Le site de Belval ressemble donc de plus en plus à ce que l’anthropologue Marc Augé nomme un non-lieu1, c’est-à-dire un espace qui ne peut se définir « ni comme identitaire, ni comme relationnel, ni comme historique » (quoique histoire il y a, à cet endroit), un espace interchangeable où l’être humain reste anonyme, comme les halls d’aéroport auxquels les couloirs de la Maison du Savoir font toujours penser. Dans ces espaces, l’homme ne vit pas, il ne se les approprie pas, il entretient plutôt avec eux une relation de consommation et c’est tout.

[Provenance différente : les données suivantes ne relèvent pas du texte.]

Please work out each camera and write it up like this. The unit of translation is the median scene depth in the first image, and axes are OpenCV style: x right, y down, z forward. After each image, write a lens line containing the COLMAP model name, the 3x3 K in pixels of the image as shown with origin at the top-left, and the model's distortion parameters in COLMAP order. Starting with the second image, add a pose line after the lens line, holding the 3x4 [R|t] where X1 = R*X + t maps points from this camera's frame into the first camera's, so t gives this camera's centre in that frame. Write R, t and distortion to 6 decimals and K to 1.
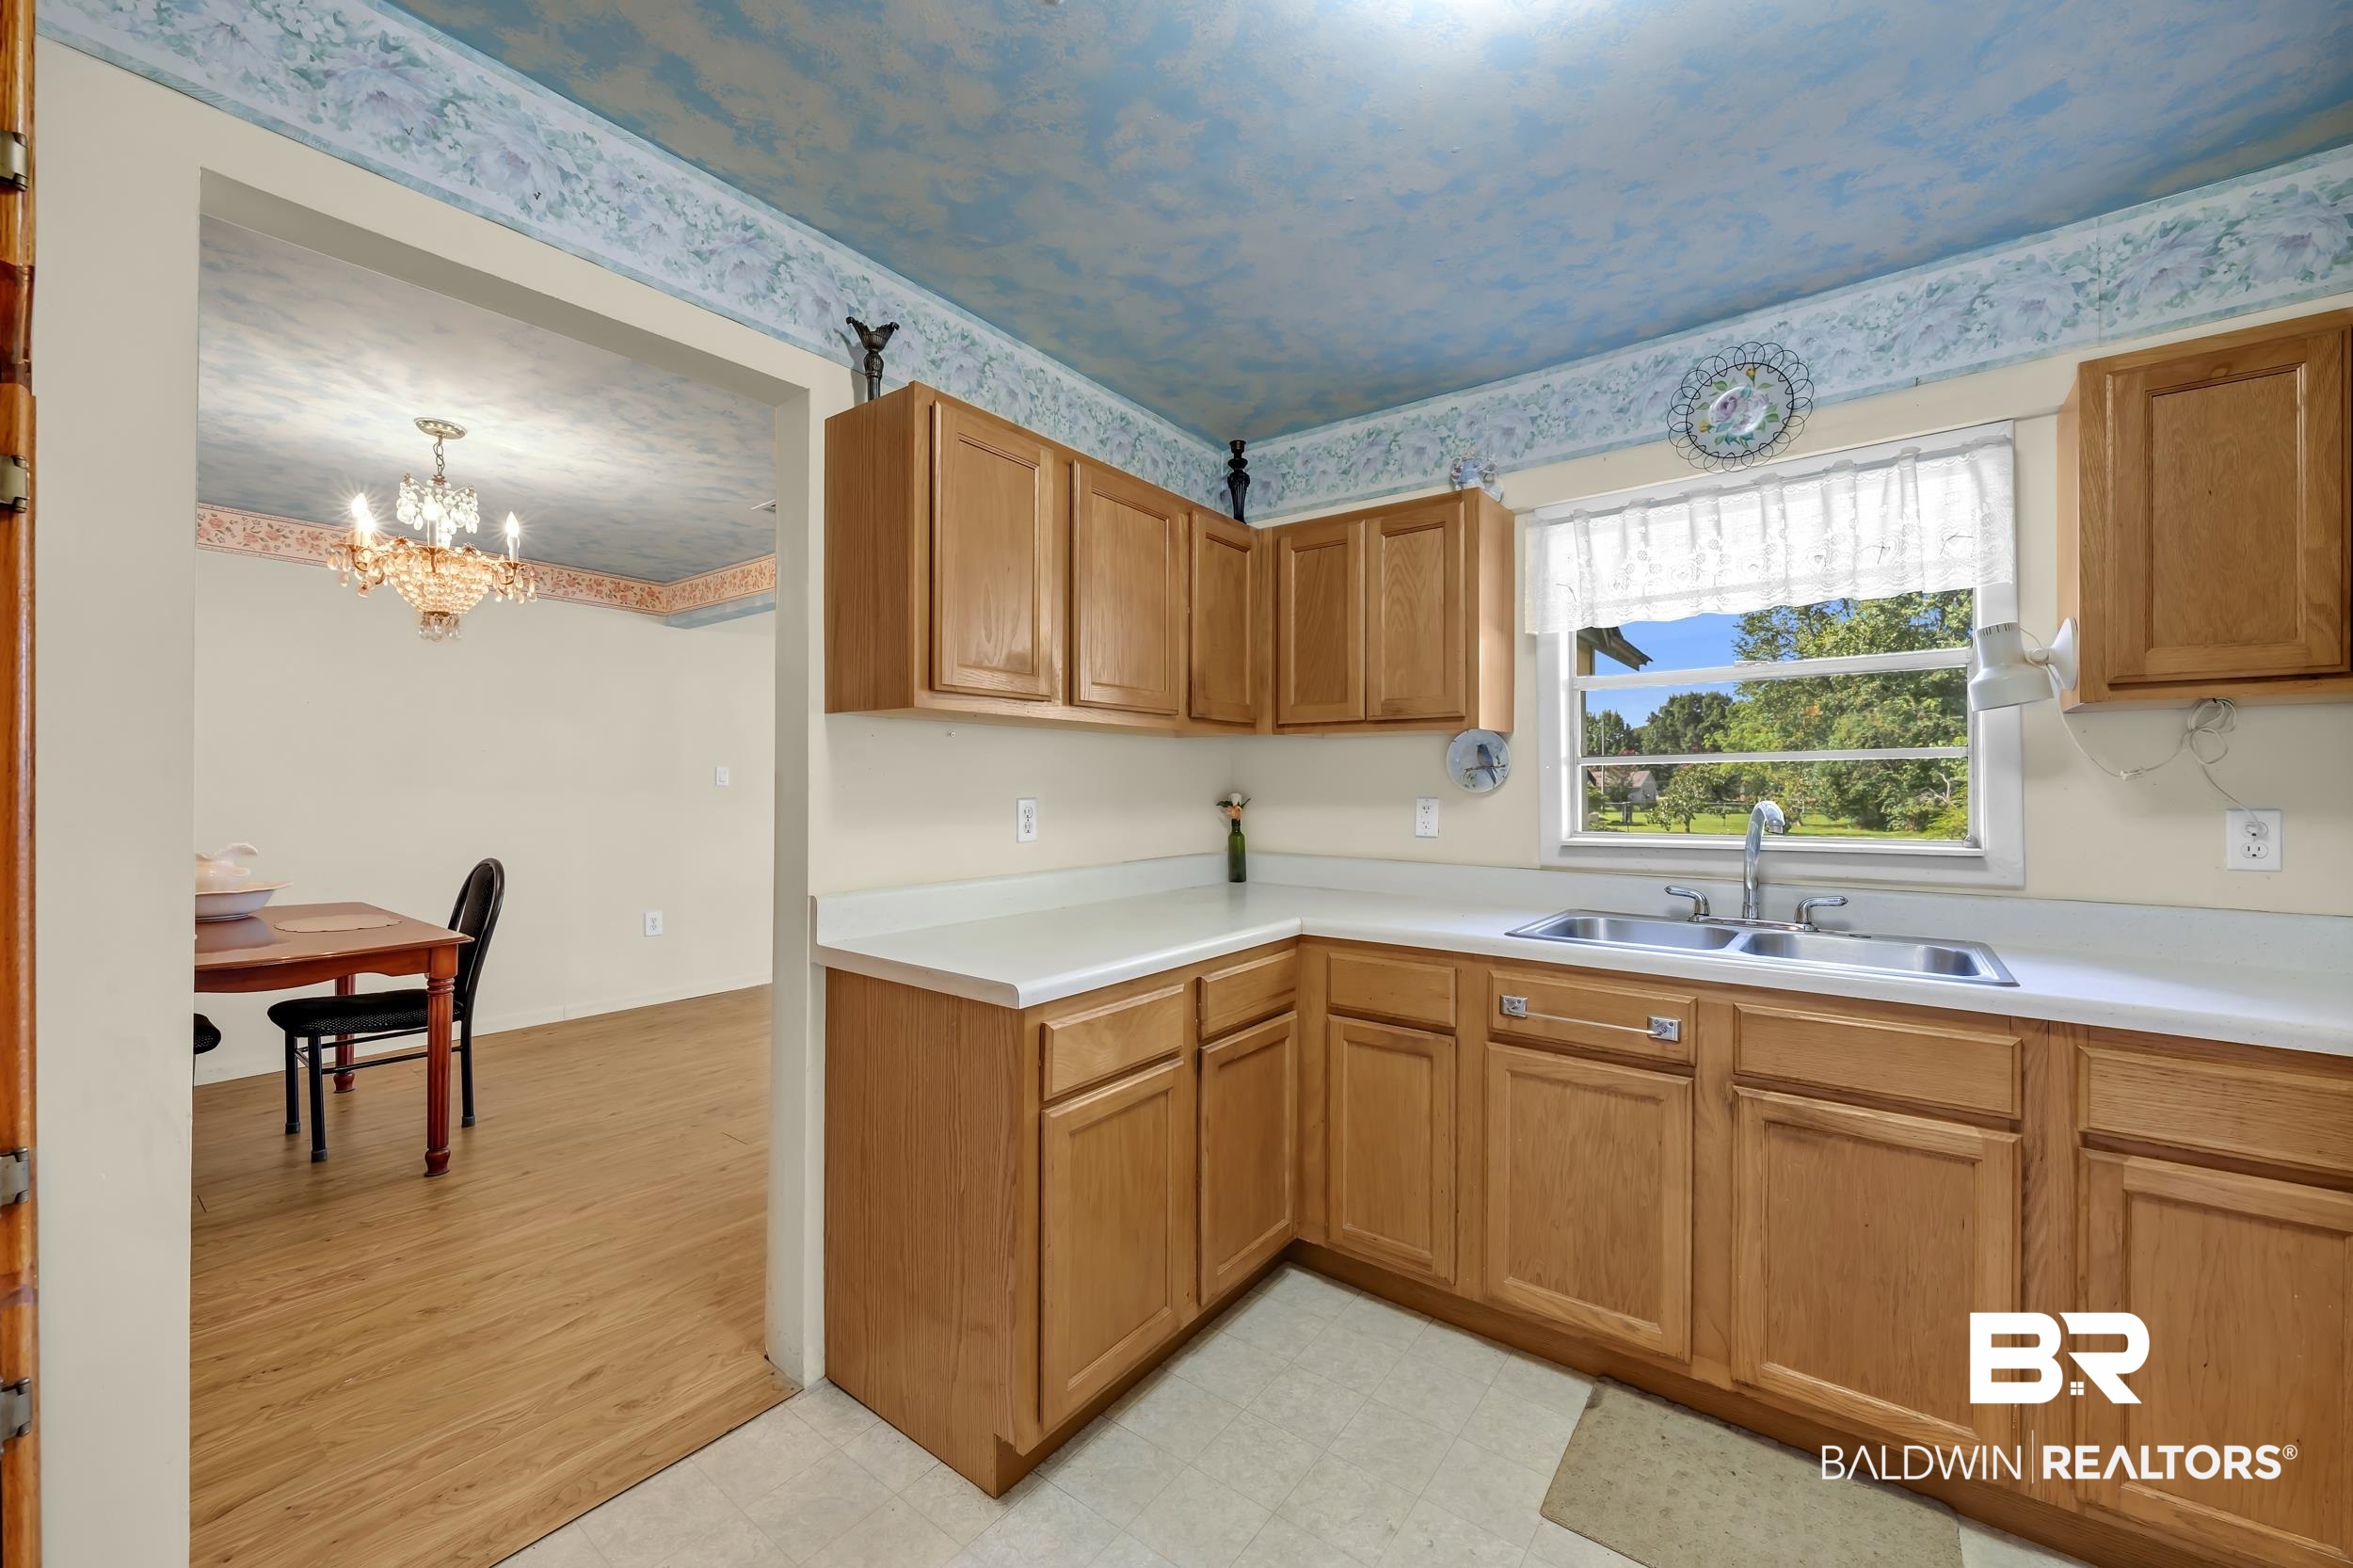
lens RADIAL K [[915.1, 0, 1191.6], [0, 915.1, 787.3], [0, 0, 1]] dist [-0.002866, -0.000114]
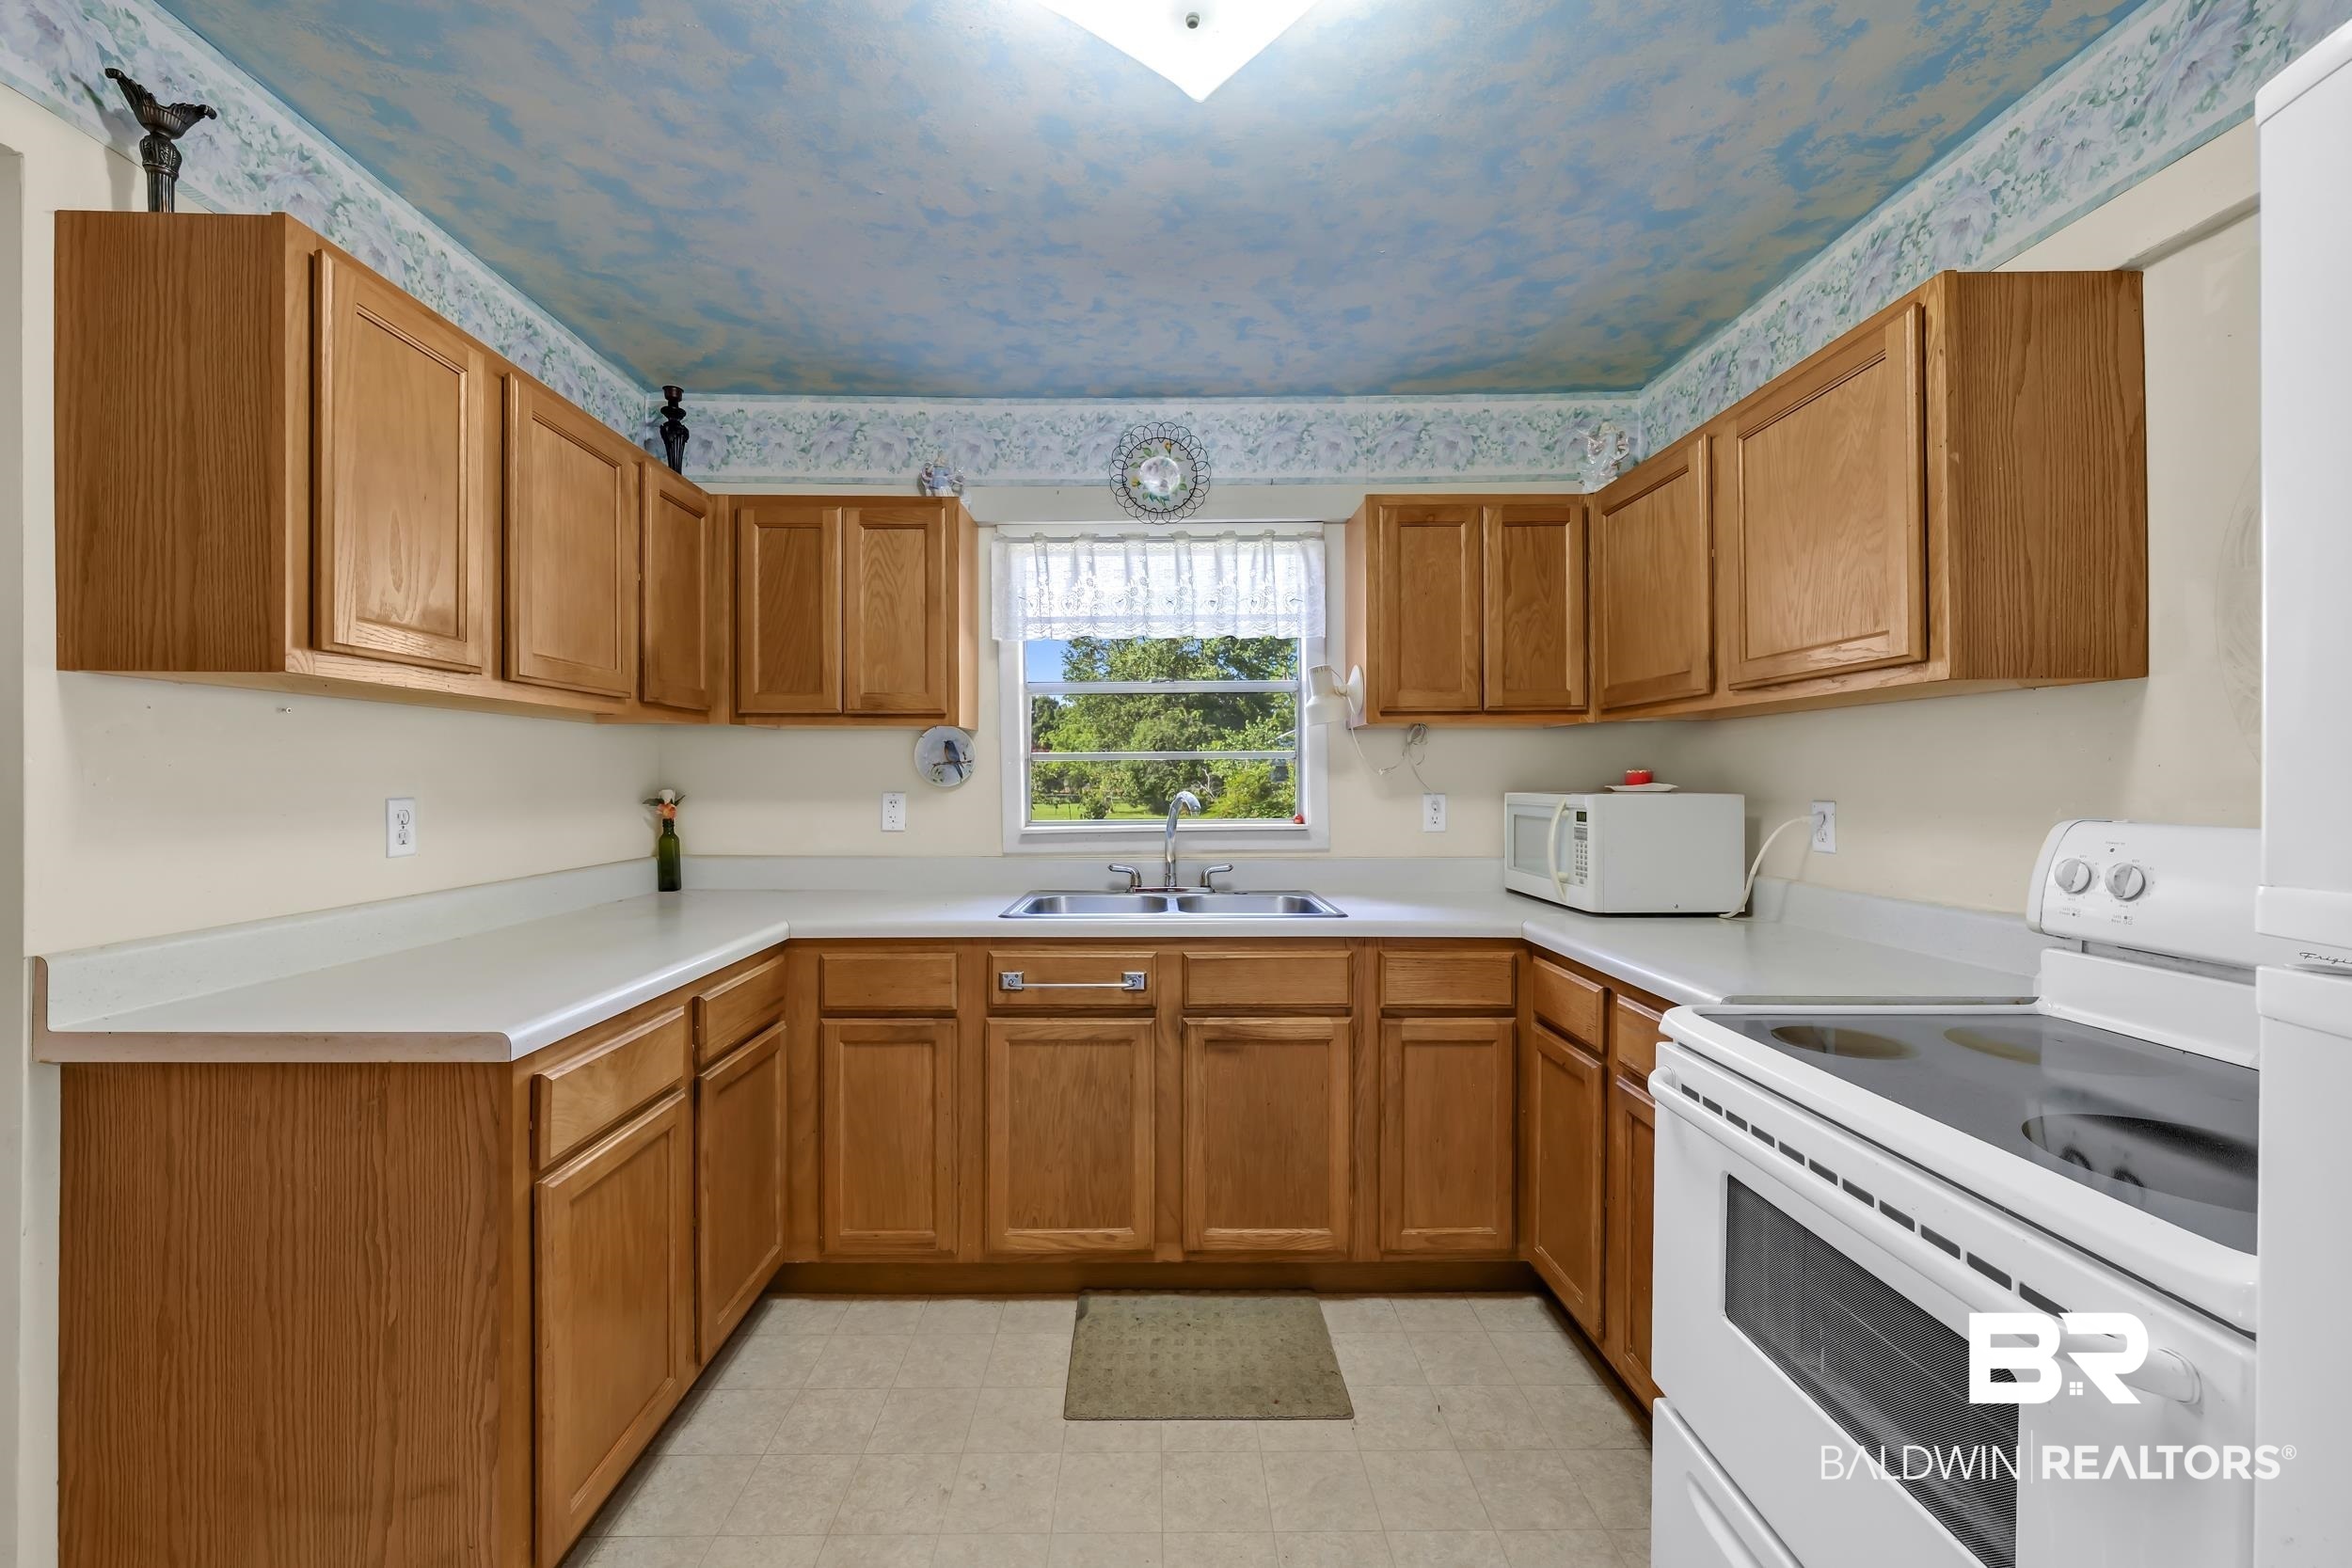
lens RADIAL K [[927.5, 0, 1185.2], [0, 927.5, 783.7], [0, 0, 1]] dist [-0.001654, -0.000026]
pose [[0.782426, -0.005047, 0.622723, -0.173961], [0.003551, 0.999987, 0.003644, -0.000660], [-0.622733, -0.000640, 0.782434, 0.000644]]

Cependant, on sait que tout le site est en expansion. Il faudra attendre 2030, apparemment, pour le voir au complet, avec de nouveaux immeubles de résidence, notamment sur le parking Square Mile (on ne veut même pas s’imaginer le chaos de voitures qu’aura pour conséquence la disparition de ce parking, surtout le soir de concerts dans la grande salle de la Rockhal), et de nouveaux espaces de restauration qui, peut-être, ne suivront pas tous la maxime typiquement luxembourgeoise du « plus c’est cher, mieux c’est » (well d’Lëtzebuerger hunn et jo) et feront un peu barrage à l’uniformisation générale. Le danger de Belval, comme celui de tous ces quartiers « all inclusive » que les promoteurs semblent tant aimer ces derniers temps (voir Gasperich ou bien le projet horrifiant du Infinity Luxembourg au Kirchberg) est celui d’une ville monotone, aux espaces de consommation toujours identiques et donc sans identité et sans culture, où l’apparent surplus de confort (tout est à portée de mains) n’a d’égal que l’emprisonnement de l’habitant qui y vit. On est en train de créer un véritable paradoxe anthropologique : des espaces où l’homme vit sans y vivre vraiment. Où il peut passer de son appartement (identique à tous les autres appartements) au magasin de fringues ou au Golden Bean en bas de chez lui, puis remonter regarder la télé avec sa nouvelle chemise et son gobelet en carton rempli de café. Belval en est de ceux-là (malgré la gentillesse infatigable du barbu qui prépare les cafés au Golden Bean, à qui il faut ici rendre hommage). Un véritable non-lieu de culture. Espérons que Esch 2022 sera capable de changer la donne.